Darkness besetting them here, the cold shafts of the new city gives these guests a shiver scarcely felt in their own past. Hungered and proud for their work, they are readying a return to their train station hotel and the unsettled families that await them as they shuffle to the stevedore’s table in queue. Three of them are brothers with the sunken, bony cheeks of the peasant traveler. The last is a cousin who is short but healthy in his paunch and rich in certainty. Together, they speak with agility and mirth, but are misunderstood by the violent riverside natives as the brassy mettle of salty immigrants, ignorance and remiss.

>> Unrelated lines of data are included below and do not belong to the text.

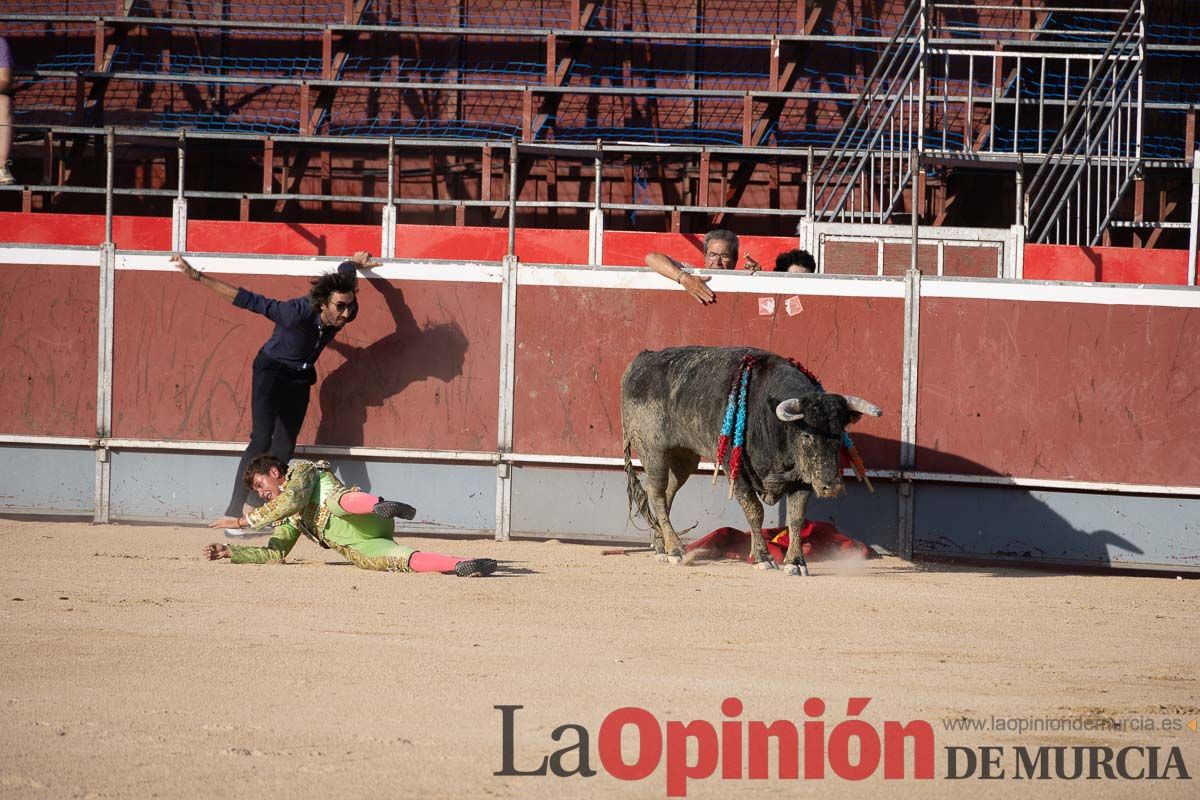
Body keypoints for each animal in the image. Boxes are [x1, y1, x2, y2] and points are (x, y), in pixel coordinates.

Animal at [624, 345, 878, 575]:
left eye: (840, 433)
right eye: (807, 435)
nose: (831, 487)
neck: (771, 420)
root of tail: (641, 360)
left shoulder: (803, 477)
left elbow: (796, 518)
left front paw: (795, 562)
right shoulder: (735, 469)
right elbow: (755, 511)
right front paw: (763, 557)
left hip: (684, 458)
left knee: (667, 494)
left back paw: (662, 546)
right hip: (653, 452)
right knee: (656, 494)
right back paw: (676, 550)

It is the squat one who the brothers turn to for advice. The lone cousin with the round shoulders and wide face, bow lips and half-dozing, half-daring eyes. He pushes to the front when Connolly points at the envelopes. Not understanding a word, Giovanni Buttacavoli directs the cousins to walk with him around Connolly and Large. Politely as he come, Connolly steps in front of the four and motions again at the envelopes.
“Time to pay up, fellers,” Connolly says as he pats down the foreigners for weapons while Large and others stand at the ready. “Nothin’ personal, we all pay tribute. Ten percent, then on your own ways ya go. Whadda ya say? Easy, ain’t it?”
Not a word knowing, Buttacavoli tilted his head and lowered his brow as Connolly strangely patted down his thighs.